Kreimer began at University of Nebraska–Lincoln unsure of his major. His interest in history and ethnographies led him to start as an ethnic studies major. But soon Kreimer wanted to merge current events with the histories and cultures he was learning about. That's when Kreimer began in broadcast production.
“I liked using news gathering tools like video cameras,” Kreimer said. “But I didn’t want to be just a producer.”
Kreimer formed friendships with a variety of professors and grew interested in what they were doing and how they were using the technologies in the college.
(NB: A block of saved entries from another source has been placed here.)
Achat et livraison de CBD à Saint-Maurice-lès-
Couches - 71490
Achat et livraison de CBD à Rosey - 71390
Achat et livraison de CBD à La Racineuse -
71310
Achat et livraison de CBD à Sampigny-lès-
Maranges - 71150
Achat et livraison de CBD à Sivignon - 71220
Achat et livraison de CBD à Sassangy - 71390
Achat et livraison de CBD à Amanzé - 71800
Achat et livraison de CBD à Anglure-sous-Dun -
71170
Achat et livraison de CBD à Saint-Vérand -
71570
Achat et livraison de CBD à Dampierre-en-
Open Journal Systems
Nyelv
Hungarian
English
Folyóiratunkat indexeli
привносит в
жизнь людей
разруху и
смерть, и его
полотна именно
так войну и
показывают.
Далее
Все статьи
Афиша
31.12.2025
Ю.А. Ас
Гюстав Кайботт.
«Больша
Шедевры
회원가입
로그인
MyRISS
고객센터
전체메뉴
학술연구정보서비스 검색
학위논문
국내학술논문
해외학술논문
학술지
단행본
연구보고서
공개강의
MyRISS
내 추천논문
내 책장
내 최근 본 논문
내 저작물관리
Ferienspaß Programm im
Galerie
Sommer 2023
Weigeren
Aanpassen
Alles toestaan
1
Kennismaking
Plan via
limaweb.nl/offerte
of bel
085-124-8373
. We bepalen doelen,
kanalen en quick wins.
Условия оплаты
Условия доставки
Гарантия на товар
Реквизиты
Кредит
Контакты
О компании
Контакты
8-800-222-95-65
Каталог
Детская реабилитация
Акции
One of those professors was Matt Waite.
"He had one of the first consumer drones back in January of 2012. I came in to talk to him, and it was sitting on his desk." Kreimer said. "I caught on to the concept of the drones right away."
Simply catching on to the concept though is an understatement. Since that day in Matt Waite's office, Kreimer has built an impressive career in journalism technology. Kreimer was the first fellow hired by BuzzFeed, an internet media company, and has since moved on to working with LAUNCH and the Australian Government’s Department of Foreign Affairs and Trade on a project in Australia to raise awareness for public health using virtual reality and 360 video.
What sets Kreimer apart though isn't his knowledge on the subject but his view of working with these technologies.
“I would say that you should treat your work like an artist treats their work…. What I say is try not to just pay attention to what everyone else is doing. Do something more creative. Don’t just copy what everyone else is doing with the medium. Push it to its limits and explore those limits.”
Overall, Kreimer believes much of his success comes from the professors in the CoJMC who helped him along the way.
“The trick I figured out working on my bachelor’s degree is that the classes are the entry point to talking to your professors,” Kreimer said. “You learn more when you engage with the professors you are learning from. Talk to them outside of class. Learn what they are doing. The professors I have learned the most from have inspired me in my career.”
Waite is proud of the success Kreimer has found because he knew from the beginning Kreimer was different.
“I’m glad he’s getting to do what he wants to do,” Waite said. “From the day that I met him he had a different path than everyone else…. He has an insane appetite for seeing and doing things in other places that he’s never done before and I’m just glad that drones and technology have put him in a place where he can feed that addiction.”
Kreimer recently spoke at the MobileMe&You2 conference in Chicago, and is now set to travel to Norway and India in coming months as he continues to build his portfolio of drone journalism around the world.